The Ultimo gloves are construction with full grain leather, and double layers in key impact areas. Your top knuckles are covered by a hard plastic guard, and each finger knuckle is covered by the same material. The pinky side of the glove is covered with an extra layer of leather and is double-stitched. My jacket’s sleeves are a bit short, so having the gauntlet cuff covers skin that would otherwise be exposed to the elements. The higher cuff also makes the gloves feel secure on my arms, and provides some support to my wrists. I can’t speak to how well they would perform in slide, and I hope I never have to; however, I think they would do a good job of keeping my bones unbroken and keeping my skin attached.
The perforated leather and knuckle vent allows quite a bit of air to flow through the glove. I expected to have hot, sweaty hands on super warm days, but to my surprise they stay fairly cool. The vents seem to be in all the right places. If I do feel my hands getting warm, I just splay my fingers into the wind and feel a good bit of air rush in. On extremely hot and humid (85º+) days, yes, my hands are hot and pink by the end of a 2-hour ride, but they aren’t sore or chaffed. On very cold days (40º-50º), the venting in these gloves makes them too cold. You can’t have it both ways. For my fair weather riding, these gloves are fine. For those colder rides, I just make it quick and wear a thin glove underneath. If you have the luxury of heated grips (I don’t), then none of this will matter.

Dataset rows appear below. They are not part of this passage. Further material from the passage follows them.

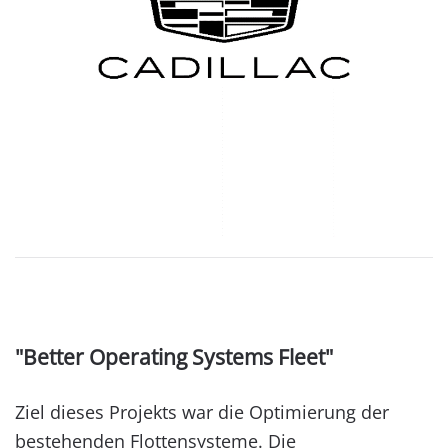
"Better Operating Systems Fleet"
Ziel dieses Projekts war die Optimierung der
bestehenden Flottensysteme. Die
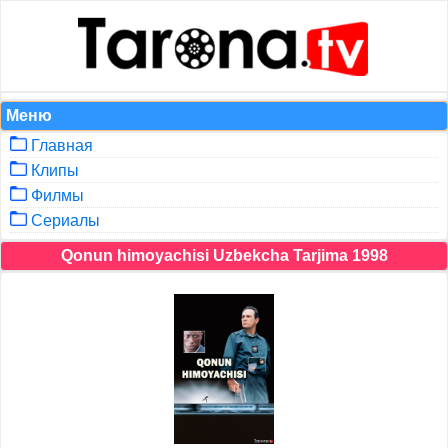
Меню
Главная
Клипы
Филмы
Сериалы
Qonun himoyachisi Uzbekcha Tarjima 1998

There’s no getting around it—these gloves are ugly. The mishmash of materials makes the glove seem a bit Frankenstein-ish, and it’s a bit weird to have the palm and fingers be a beige color. It clashes with the rest of the glove, especially with the blue or red versions. (I would have preferred white/black version myself, but all the store had on the rack was the all-black version.)
I’ve put about 1,500 miles on the Ultimo gloves, and they are holding up pretty well. The beige palm has been stained black from the dirt and grime of my hand grips, making them look a bit dingy. The velcro straps are still perfectly sticky and all the seams have remained in tact. The padding in the palm still provides a good amount of cushion. The gloves look worn, but not worn out. Since the gloves are backed by a lifetime guarantee, I expect them to be fairly durable, and they seem to be.
Third Year Update! (added 6/4/15)
Unfortunately, I’ve had to get these gloves replaced twice due to the velcro wrist straps coming apart at the seam. Cycle Gear has been great about replacing them both times, but it’s annoying to have to make a trip to the store to get them replaced, even if it is at no charge. My second replacement is now experiencing the exact same issue in the exact same spot, so I need to exchange them for a third time. There is clearly a design flaw in the wrist strap. Hopefully, the manufacturer will take a look at that in future versions of the glove. (Updated 6/14/15)
Overall, I’m pretty happy with the Sedici Ultimo gloves, and I use them on every ride. At the sale price of $65, I think they provide a very good value, especially with Sedici’s lifetime guarantee.